One thing is certain. No Labour government has the slightest chance of returning to the bad, old days when godfathers were the order of the day. Today’s students, living in an atmosphere of freedom denied to their counterparts of the 1970s, will see to that.
Back to the Catechism
But first, a reference to a talk that is being given by David Quinn, on Friday at 6.30 pm at the Hotel Phoenicia on the theme ‘Divorce Legislation: The Aftermath’. It seems to be just in time because there appears to a mistaken understanding that the divorce issue is no longer relevant to these islands. Parliament has spoken.
The fact is that in its deepest sense the issue has only just begun. Divorce legislation has set up a pastoral challenge that demands a pastoral and catechetical reaction.

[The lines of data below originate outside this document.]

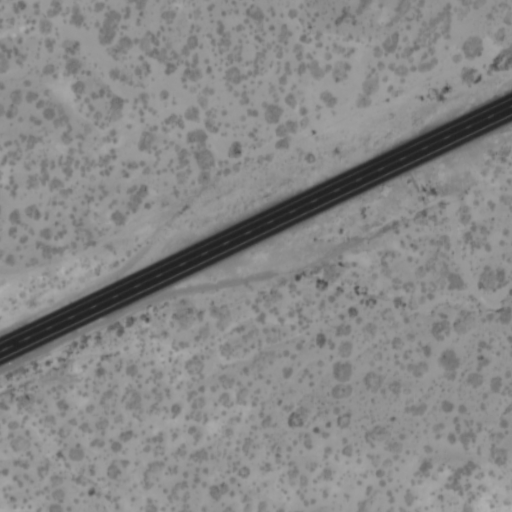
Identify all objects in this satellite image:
road: (256, 224)
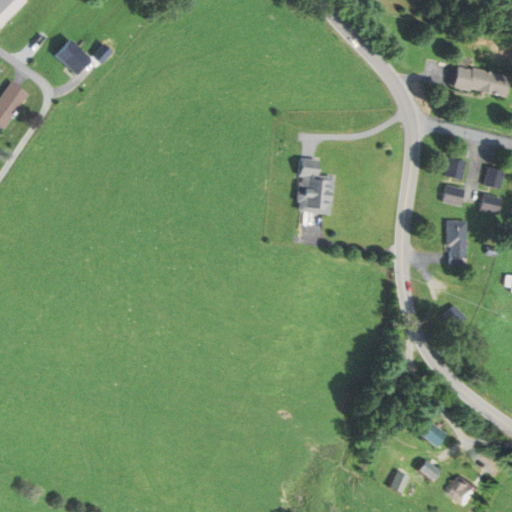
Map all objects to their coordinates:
building: (8, 8)
building: (71, 58)
road: (31, 73)
building: (477, 82)
building: (9, 103)
road: (462, 131)
road: (24, 141)
road: (474, 167)
building: (449, 170)
building: (488, 179)
building: (316, 189)
building: (448, 196)
building: (485, 205)
road: (407, 217)
building: (451, 243)
building: (506, 284)
building: (436, 435)
building: (430, 474)
building: (400, 483)
building: (466, 492)
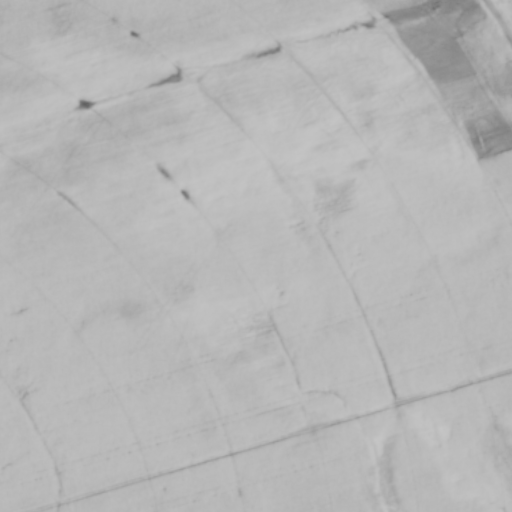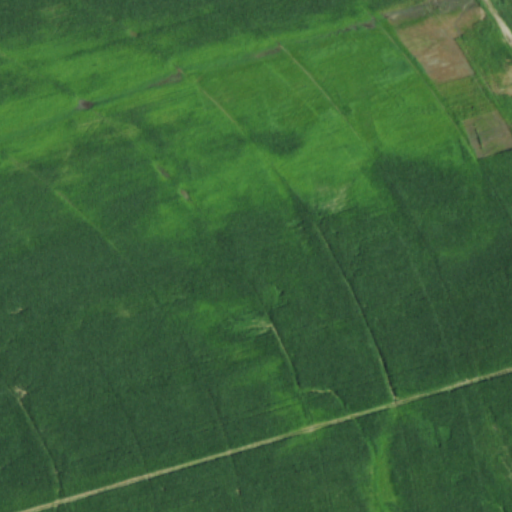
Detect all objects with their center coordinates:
crop: (255, 256)
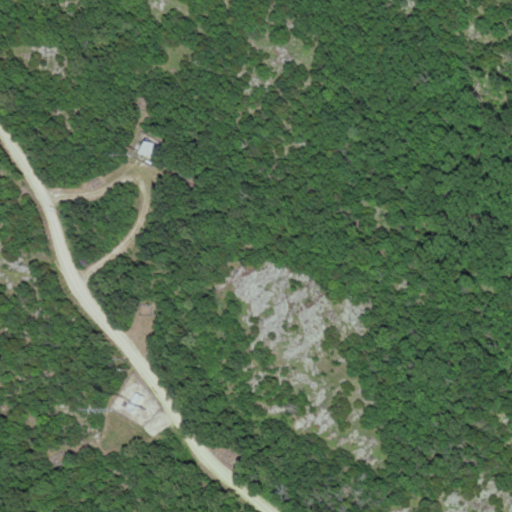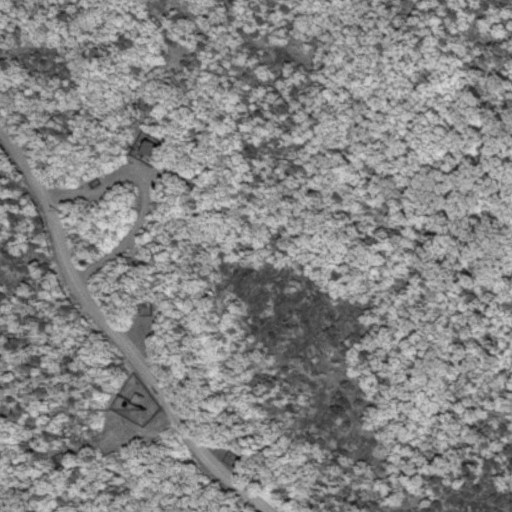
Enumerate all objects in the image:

To go on as if nothing had happened, nothing changed, would be a dereliction of pastoral care. Any reaction, however, has to be based not on polemic but on a well thought out, properly formulated understanding of the problem as it now is and its effect on legislative initiatives on, say, cohabitation, which is being brought to the fore.
The worst possible thing our bishops could do is to step back from the fray presented by a state dictating forms of union that undermine marriage still further.

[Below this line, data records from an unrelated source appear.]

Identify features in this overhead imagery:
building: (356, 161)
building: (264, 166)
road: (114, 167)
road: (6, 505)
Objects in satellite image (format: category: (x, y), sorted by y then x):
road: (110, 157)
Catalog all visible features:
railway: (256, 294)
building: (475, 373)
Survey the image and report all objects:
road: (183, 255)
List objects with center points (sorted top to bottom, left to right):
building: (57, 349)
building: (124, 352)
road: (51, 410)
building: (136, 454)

Their task is to launch a missionary, visionary effort in much the same manner as the bishops of England and Wales have done a year after the hugely successful visit to the UK of Pope Benedict.

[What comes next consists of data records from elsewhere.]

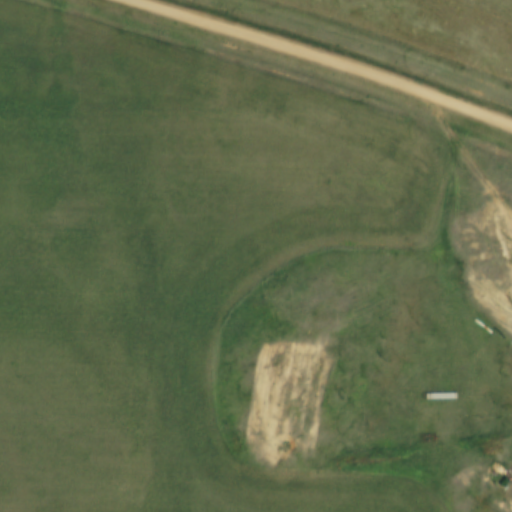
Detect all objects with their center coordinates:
road: (326, 57)
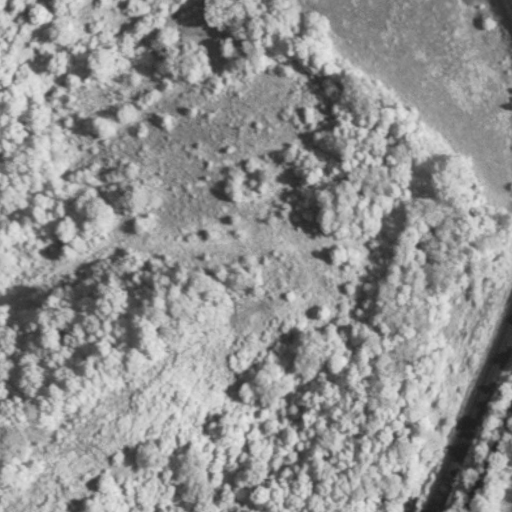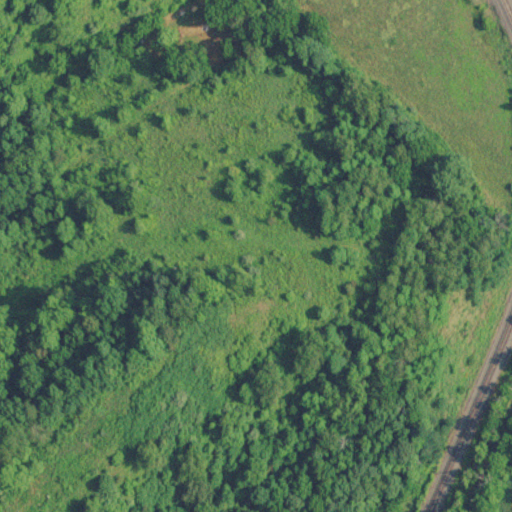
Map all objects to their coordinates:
railway: (470, 255)
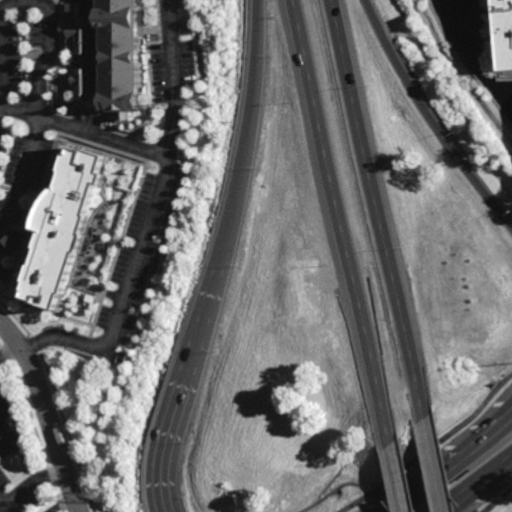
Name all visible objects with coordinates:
road: (32, 4)
building: (85, 26)
building: (506, 30)
building: (108, 52)
building: (125, 54)
road: (460, 72)
road: (174, 78)
building: (84, 83)
power tower: (200, 103)
road: (1, 110)
road: (430, 117)
road: (82, 130)
road: (250, 134)
road: (22, 173)
road: (380, 209)
road: (342, 218)
road: (511, 225)
building: (66, 226)
road: (511, 226)
building: (61, 227)
building: (15, 237)
road: (126, 293)
road: (204, 325)
road: (9, 350)
road: (48, 412)
road: (501, 425)
road: (6, 437)
road: (167, 447)
road: (431, 447)
road: (437, 466)
road: (439, 473)
road: (401, 474)
road: (475, 484)
road: (37, 490)
power tower: (105, 494)
road: (496, 499)
road: (3, 503)
road: (69, 507)
road: (3, 510)
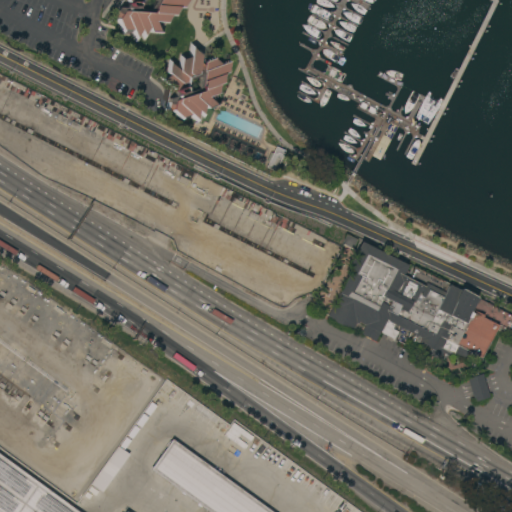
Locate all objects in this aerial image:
road: (77, 6)
building: (145, 13)
building: (146, 14)
road: (89, 28)
road: (77, 53)
building: (192, 83)
building: (193, 83)
road: (293, 148)
building: (273, 158)
road: (191, 165)
road: (252, 178)
road: (471, 263)
road: (62, 275)
road: (221, 284)
road: (204, 299)
building: (407, 307)
building: (416, 310)
building: (488, 311)
road: (374, 357)
road: (232, 360)
road: (491, 384)
road: (504, 384)
building: (477, 387)
road: (478, 388)
road: (455, 392)
road: (259, 412)
road: (293, 413)
road: (94, 415)
road: (482, 415)
road: (184, 428)
road: (460, 451)
road: (461, 455)
building: (185, 471)
building: (201, 482)
building: (25, 492)
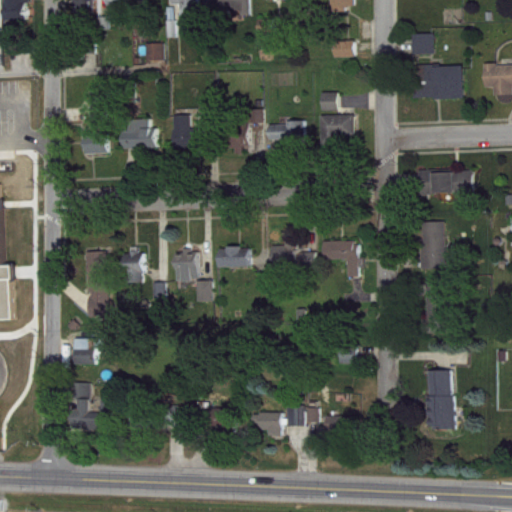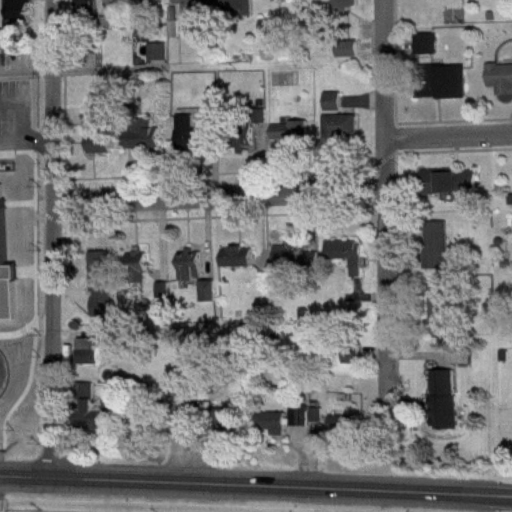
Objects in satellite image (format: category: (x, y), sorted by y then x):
building: (487, 0)
building: (430, 1)
building: (282, 3)
building: (124, 7)
building: (349, 9)
building: (190, 10)
building: (231, 10)
building: (89, 12)
building: (22, 14)
building: (272, 34)
building: (148, 36)
building: (3, 44)
building: (430, 52)
building: (351, 57)
building: (161, 60)
building: (502, 85)
building: (446, 91)
building: (337, 110)
building: (106, 115)
building: (215, 128)
road: (449, 133)
building: (345, 136)
building: (296, 140)
building: (192, 141)
parking lot: (19, 143)
building: (148, 144)
building: (249, 145)
building: (104, 152)
building: (454, 190)
road: (220, 195)
road: (386, 224)
road: (54, 239)
building: (440, 254)
building: (352, 263)
building: (292, 264)
building: (242, 266)
building: (194, 274)
building: (142, 275)
building: (105, 290)
building: (211, 300)
building: (447, 315)
building: (94, 359)
building: (354, 365)
building: (92, 398)
building: (448, 408)
building: (321, 423)
building: (303, 424)
building: (103, 426)
building: (231, 429)
building: (183, 432)
building: (275, 432)
building: (347, 434)
road: (255, 486)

They unveiled a five-year plan. At its heart is the proclamation of “the universal call to holiness in Christ”, and placing mission, teaching and witness as their chosen priorities.
The Church in Malta should do no less; time and time again the history of the universal church has shown that it is strongest when it is at its weakest.
The leaders of the Church in Malta would do well to recognise this, to ignore the visceral hatred in which it is held by a vociferous few, to fortify those within, to win back those within who act and speak as if they were a voice without, to harness its spiritual, intellectual and pastoral resources and place these at the service of its faithful and of those who no longer regard themselves as such.
They must find the courage and the dynamism “to proclaim the universal call to holiness in Christ by promoting a culture of vocations within the corporate identity of the Catholic Church, marked by a confident faith”.
This will need far more than good intentions; like hard work. Before all else it will require the catechetical re-education of the entire clergy, first; and only after this, the laity. The laity cannot be catechised by a clergy weak in catechesis.
Our bishops know more than anyone the shortcomings of its clergy, be it the delivery and substance of a homily, be it an outdated method of apologetics, be it an inability to rouse parishioners from their stupor – not by happy-clappy stuff but by a genuine spirit of evangelisation.
Perhaps they could consider and then pinch an idea from the business word and organise ‘refresher courses’ for all priests, religious and lay activists.
I submit that at each and every refresher course, priests are encouraged to preach the Real Presence in the tabernacle and due reverence to it – nothing is more insolent to Christ, I imagine, than the shameless entry into a church as if into a club, not a nod in the direction of the Eucharist never mind a genuflection.
This is in part due to the meaningless queue-up for Communion which resembles more a queue to a cash counter than the approach to the reception of the Eucharist; and in greater part to lacunae in religious teaching. Henry VIII may have stripped the altars, did; did we have to strip what remained – the altar rails? If we insist on getting this wrong, there is very little else we will get right.
And contrary to the hatred hurled at the Church, let it preach Christ and love and be ashamed, contrite but undeterred by the gross failings of any of its own – as Pope Benedict does every time he transforms a visit anywhere into a pastorale.
Let our bishops make their own Christ’s call to the disciples who were with Him on the night before He died, “Rise, then, let us be on our way!”